| Görev ayrıntıları |
Aşağıdaki metin parçasında "Dünyanın adil olduğunu" sözlerinin geçtiği yerden başlayın ve "gelen bir soru." sözlerinden sonra durun. Bu bölümü lütfen hiçbir değişiklik yapmadan yazın.

| Metin parçası |

·····

Eyvallah eki̇m
Eylül’ü yeni uğurladım ve o kısacık
zaman dilimine yerleşen benliğimi de yeni kurtardım esaretine laf edemediğim
nüktedan aşk’ın da satır aralarına sığdıramadığımı şimdi Rabbime yolluyorum ve
muhatabım olacak yeni bir ay’ın da çok başındayım.
Keşke hayatın da başında olabilseydim
ya da başımda olsaydı varlığın yine de yüreğime aldığım bir avuç rüzgârı da
asla salamıyorum ve rüzgârın deminde derleyip topluyorum duygularımı sonrası
mı?
Yalın bir seyri yok ki hani duygularımın
aslında sahip olduğum hiçbir şeyin de makul bir açıklaması yok ve seyyah
deyişler şifahen hükmediyorlar hürriyet addedilen kimliğimin bir iz düşümü mü
de ben hala hakkaniyet hikâyelerine paye veriyorum.
Dünyanın adil olduğunu kim söylediyse
ya da aşkın bu kadar eziciliğine karşı duramadığım gibi s/alındığım o merdiven
boşluğu ve içimdeki asansör aynı katta asılı kalmakta direniyor.
Direncim belki de dirençsizliğim.
Şimdi meyvesini topluyor olacaktım
sabrımın ve asla da içerlemeyecektim ne süre gelen bunca kumpasa ne de sür git
asılı kalacağım aşk denen salıncakta ben iklimsiz yüreğime illa ki baharın
coşkusunu salacaktım.
Mevsimsizim ben hem de katıksız
safiyet yüklü ve hala adlandırmadıklarımı soruyorum senden bir yanıt
b/eklemediğim de gün gibi aşikâr ve İstanbul’un kaybolduğum sokaklarında bir
semt adı bile olmaktan acizim aslında nazlı büyüdüğüm kadar da nazlandığım
belki de ucu açık gaipten gelen bir soru.
Harmanlanan gün ışığı zaman aşımına
asla uğramayan bir hüküm ve devasa kehanetlerin miadı dolup da yansız bir hikâye
anlatıcısı olmak adına sanırım uçuşan kanatlarımda saflığıma riayet eden
kalem’in de dolduruşa ile açıyorum işte içimi sana ilk sırada uğurlandığım
yeryüzünden hala da istirham ederken kabul görmüşlüğümü neden sorguluyor bunca
insan, diye.

·····

| Listelenen girdiler |
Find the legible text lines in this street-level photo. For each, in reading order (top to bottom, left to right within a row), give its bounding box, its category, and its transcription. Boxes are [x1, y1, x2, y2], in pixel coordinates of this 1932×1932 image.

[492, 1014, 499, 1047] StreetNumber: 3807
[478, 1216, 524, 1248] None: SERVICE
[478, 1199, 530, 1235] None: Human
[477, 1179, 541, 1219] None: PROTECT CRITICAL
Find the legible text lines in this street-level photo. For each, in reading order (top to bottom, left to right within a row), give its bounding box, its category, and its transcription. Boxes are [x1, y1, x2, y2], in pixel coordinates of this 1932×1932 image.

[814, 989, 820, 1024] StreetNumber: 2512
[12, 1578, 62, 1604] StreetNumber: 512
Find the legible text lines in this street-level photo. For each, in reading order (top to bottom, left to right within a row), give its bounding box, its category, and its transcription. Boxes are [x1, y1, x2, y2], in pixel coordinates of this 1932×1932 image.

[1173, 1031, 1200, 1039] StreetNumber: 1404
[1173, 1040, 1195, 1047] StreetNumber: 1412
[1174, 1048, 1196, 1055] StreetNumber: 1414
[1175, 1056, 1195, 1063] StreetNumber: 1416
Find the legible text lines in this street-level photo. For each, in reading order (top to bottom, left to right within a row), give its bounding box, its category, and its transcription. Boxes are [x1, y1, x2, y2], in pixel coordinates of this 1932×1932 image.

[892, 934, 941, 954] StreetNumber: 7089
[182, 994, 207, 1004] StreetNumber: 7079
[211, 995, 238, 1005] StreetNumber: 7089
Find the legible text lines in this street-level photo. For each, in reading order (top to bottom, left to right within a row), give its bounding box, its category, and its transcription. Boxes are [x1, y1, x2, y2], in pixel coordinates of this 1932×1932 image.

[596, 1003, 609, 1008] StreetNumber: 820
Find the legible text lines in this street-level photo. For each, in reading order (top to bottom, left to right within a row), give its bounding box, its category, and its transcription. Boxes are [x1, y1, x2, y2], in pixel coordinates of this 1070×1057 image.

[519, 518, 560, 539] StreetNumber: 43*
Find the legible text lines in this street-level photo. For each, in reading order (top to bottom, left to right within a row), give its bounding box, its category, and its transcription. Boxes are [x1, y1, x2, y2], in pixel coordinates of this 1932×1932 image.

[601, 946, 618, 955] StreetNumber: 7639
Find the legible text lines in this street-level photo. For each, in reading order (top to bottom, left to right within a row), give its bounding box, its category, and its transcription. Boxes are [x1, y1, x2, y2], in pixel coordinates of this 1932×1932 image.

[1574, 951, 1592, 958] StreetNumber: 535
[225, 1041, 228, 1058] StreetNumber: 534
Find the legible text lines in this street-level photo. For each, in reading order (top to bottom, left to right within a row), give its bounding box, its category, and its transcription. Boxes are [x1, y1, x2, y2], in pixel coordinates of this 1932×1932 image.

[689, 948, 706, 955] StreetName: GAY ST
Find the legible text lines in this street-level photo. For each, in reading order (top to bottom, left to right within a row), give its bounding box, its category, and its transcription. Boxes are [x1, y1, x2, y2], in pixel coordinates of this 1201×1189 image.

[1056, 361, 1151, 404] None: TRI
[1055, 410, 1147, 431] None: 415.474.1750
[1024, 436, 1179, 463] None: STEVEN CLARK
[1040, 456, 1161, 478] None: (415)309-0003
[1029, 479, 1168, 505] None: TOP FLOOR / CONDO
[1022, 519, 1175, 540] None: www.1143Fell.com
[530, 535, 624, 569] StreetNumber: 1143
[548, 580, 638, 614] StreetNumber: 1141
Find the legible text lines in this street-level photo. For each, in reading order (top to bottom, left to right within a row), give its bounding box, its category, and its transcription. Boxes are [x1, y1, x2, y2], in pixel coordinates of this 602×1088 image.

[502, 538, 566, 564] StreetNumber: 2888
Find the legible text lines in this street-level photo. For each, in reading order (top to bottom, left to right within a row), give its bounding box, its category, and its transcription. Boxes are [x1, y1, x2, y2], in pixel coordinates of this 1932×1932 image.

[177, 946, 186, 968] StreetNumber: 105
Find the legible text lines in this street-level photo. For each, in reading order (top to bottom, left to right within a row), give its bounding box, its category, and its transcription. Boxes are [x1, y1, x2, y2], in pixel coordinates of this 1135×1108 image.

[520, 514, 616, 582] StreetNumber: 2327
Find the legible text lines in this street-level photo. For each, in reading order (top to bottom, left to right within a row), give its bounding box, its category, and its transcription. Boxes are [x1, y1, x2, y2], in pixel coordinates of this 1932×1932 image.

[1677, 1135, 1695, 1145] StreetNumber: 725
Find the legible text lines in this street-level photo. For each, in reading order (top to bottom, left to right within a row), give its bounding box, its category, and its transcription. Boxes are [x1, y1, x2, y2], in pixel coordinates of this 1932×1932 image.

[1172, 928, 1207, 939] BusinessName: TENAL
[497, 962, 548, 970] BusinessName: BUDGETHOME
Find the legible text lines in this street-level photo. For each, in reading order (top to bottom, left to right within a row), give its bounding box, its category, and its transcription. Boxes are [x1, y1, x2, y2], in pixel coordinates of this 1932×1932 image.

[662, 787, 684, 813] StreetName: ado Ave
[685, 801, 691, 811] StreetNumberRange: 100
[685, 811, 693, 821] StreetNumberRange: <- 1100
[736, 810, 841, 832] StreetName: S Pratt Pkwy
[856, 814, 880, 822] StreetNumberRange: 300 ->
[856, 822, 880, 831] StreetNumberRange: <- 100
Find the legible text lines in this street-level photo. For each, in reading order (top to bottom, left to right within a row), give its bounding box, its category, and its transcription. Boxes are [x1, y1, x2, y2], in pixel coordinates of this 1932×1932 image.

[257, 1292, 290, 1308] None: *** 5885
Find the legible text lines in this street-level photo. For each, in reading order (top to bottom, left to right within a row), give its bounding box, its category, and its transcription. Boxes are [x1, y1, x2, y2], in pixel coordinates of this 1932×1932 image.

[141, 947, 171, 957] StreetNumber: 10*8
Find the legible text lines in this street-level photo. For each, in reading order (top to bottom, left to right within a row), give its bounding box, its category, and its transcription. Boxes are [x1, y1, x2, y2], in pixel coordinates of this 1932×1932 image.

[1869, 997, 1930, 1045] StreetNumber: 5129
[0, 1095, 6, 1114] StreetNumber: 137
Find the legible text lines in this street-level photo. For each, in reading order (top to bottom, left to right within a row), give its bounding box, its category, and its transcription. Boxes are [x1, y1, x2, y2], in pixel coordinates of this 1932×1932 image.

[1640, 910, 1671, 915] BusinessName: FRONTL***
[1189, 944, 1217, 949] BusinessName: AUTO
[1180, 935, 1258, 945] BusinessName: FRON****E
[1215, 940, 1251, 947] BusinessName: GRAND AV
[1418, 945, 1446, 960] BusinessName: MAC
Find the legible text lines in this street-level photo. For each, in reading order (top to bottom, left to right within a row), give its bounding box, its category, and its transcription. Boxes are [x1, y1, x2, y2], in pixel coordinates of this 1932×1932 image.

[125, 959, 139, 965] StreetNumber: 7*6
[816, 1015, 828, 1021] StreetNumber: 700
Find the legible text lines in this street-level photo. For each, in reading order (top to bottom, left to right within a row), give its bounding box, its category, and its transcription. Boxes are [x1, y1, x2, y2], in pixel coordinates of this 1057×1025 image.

·····

| Sonuç |
Dünyanın adil olduğunu kim söylediyse
ya da aşkın bu kadar eziciliğine karşı duramadığım gibi s/alındığım o merdiven
boşluğu ve içimdeki asansör aynı katta asılı kalmakta direniyor.
Direncim belki de dirençsizliğim.
Şimdi meyvesini topluyor olacaktım
sabrımın ve asla da içerlemeyecektim ne süre gelen bunca kumpasa ne de sür git
asılı kalacağım aşk denen salıncakta ben iklimsiz yüreğime illa ki baharın
coşkusunu salacaktım.
Mevsimsizim ben hem de katıksız
safiyet yüklü ve hala adlandırmadıklarımı soruyorum senden bir yanıt
b/eklemediğim de gün gibi aşikâr ve İstanbul’un kaybolduğum sokaklarında bir
semt adı bile olmaktan acizim aslında nazlı büyüdüğüm kadar da nazlandığım
belki de ucu açık gaipten gelen bir soru.